Dancing is like dreaming with your feet. Constanze Mozart, Austrian singer and wife to the composer Mozart.
Soon-to-be-four, the preschooler, with brunette curls and a smile that grabs everyone’s heart, is very proud of her sparkly pink Mary Jane shoes. She may put her foot forward for the viewer to admire, but most likely, she’ll dance around in those glittery shoes. It’s as if the shoes make her dance. Or maybe, her dreams make her shoes dance. Even if she is sitting very ladylike on the couch, her feet are dancing on the floor. Whatever the impetus, she can’t keep still her feet in those tiny pink sparkly Mary Janes. Although she obviously can shuffle ball step, most often, the dance is extemporaneous with her skirt swirling as she twists and turns. She moves to her own beat in patterns she creates.
According to Heidi Murkoff, author of What to Expect When You’re Expecting, says, “all children are naturally attuned to sound and rhythm (one reason why music mobiles are so soothing to infants)…simply listening to music helps toddlers think and express themselves more creatively, a skill that’s sure to help your little one later in school. Plus, getting their groove on by dancing improves coordination and sense of how their bodies fit into their surroundings.”
As entertaining as this child is with her dance movements, I’m as fascinated by her shoes as she is. Everyone takes notice. Of course, little girls for over 100 years have worn Mary Janes, a dress shoe with a strap across the instep.
The Buster Brown shoe company, which took its name from a cartoon character, started out making sturdy shoes for boys in the early 20th century. Within a couple of years, designers had created a shoe for girls which they named after the cartoon character’s little sister, Mary Jane. The name stuck.
However, a shoe with a strap across the instep for both women and children dates back to the late 1800s. It just didn’t have a name. A photo of President Franklin Delano Rosevelt when he was a toddler in 1884 shows him in the then gender-neutral shoe with strap across the instep.
Of course, I grew up wearing Mary Janes, especially black patent leather ones for Sunday. On school days, I wore brown oxfords. My tap shoes, when I took dance lessons, were black leather Mary Janes. One of the family’s favorite stories about my dance lessons came from my attempts to teach my grandmother to tap dance with me.
The Mary Jane, or Baby Doll, as some dub it, has remained popular for over a century because, they are easy to put on, they will stay secured on the child’s foot, most are made of quality materials and today’s soles especially are slip resistant.
By the 21st century, shoe designers had begun to fashion Mary Janes with a variety of heels for women.
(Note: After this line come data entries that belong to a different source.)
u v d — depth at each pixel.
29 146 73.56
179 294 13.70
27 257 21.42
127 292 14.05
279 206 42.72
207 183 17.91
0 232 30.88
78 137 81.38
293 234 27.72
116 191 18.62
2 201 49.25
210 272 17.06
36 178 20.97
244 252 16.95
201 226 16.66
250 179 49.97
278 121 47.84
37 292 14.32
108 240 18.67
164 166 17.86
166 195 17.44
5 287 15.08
And while the strap across the instep makes it true to the original child’s version, the height and shape of the heels plus the point of the toe leave people marveling how anyone could walk in such, much less strut about.
Celebrities from Sarah Jessica Parker to Beonce to Queen Elizabeth II have adopted the children’s style as their own. But it’s still a little girl in pink sparkly Mary Janes that made me stop and admire both her shoes and her dance.
Even I have a pair of silver Mary Janes, but mine have a heel as low as a child’s. And while mine may make me want to dance, I know my limitations now. Spinning in circles, step ball step, and heel toe heel will merely leave me dizzy. But I remember. And, I vicariously dance with the soon to be four-years-old brunette whose pink sparkly dancing shoes keep her feet a moving.